A rule worth stating explicitly: the goal is not to make the agent right. The goal is to build a system where being wrong is cheap to detect and safe to fix.

This is also where agentic engineering fails. If specs are vague, tests are thin, and review becomes rubber-stamping, you don’t get engineering faster. You get confusion faster.

Agentic engineering disproportionately benefits senior engineers. If you understand system design, security patterns, and performance tradeoffs, AI becomes a force multiplier. You spot bad abstractions early. You steer agents toward robust solutions.
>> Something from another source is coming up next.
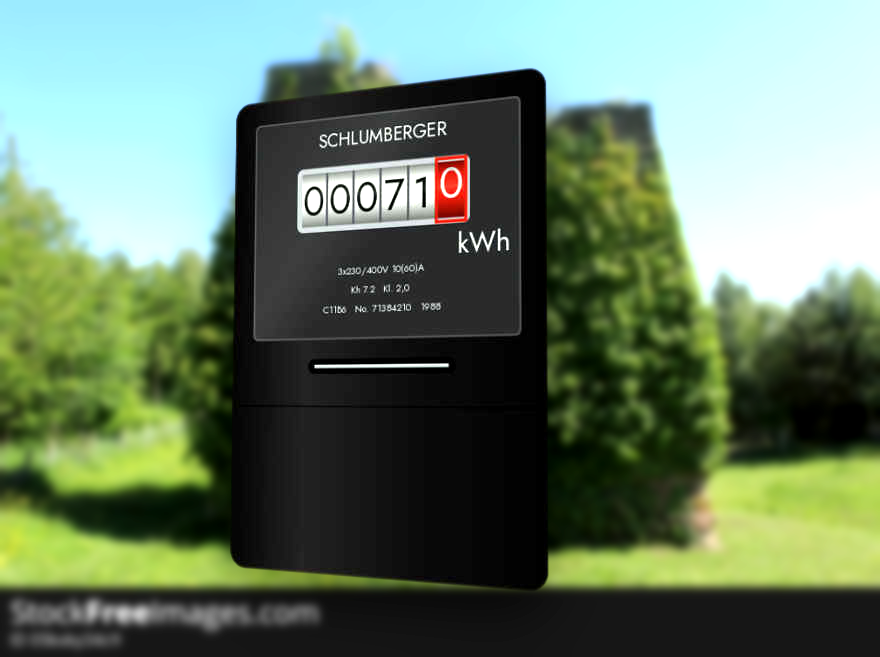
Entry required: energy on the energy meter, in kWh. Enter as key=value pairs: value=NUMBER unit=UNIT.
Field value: value=71.0 unit=kWh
If you’re earlier in your career and lean on AI before you’ve built fundamentals, you risk atrophy. You can ship code without understanding it. You can deliver features without learning why certain patterns exist, or when they’re dangerous. Many leaders are already worried about a generation of developers who can prompt but can’t debug, generate but can’t reason about what they shipped.

Agentic engineering isn’t easier than traditional engineering. It’s a different kind of hard. You trade typing time for review time. You trade implementation effort for orchestration skill. You spend more time reading, evaluating, and shaping code than writing it from scratch.

The fundamentals matter more, not less.

AI coding doesn’t replace the craft of software engineering. It raises the bar for it. The people who thrive won’t be the ones who prompt the fastest. They’ll be the ones who think the clearest about what they’re building and why, then use every tool, including agents, to build it well.

Vibe coding showed what’s possible when you drop conventions. Agentic engineering is about bringing the engineering back, and naming that practice clearly.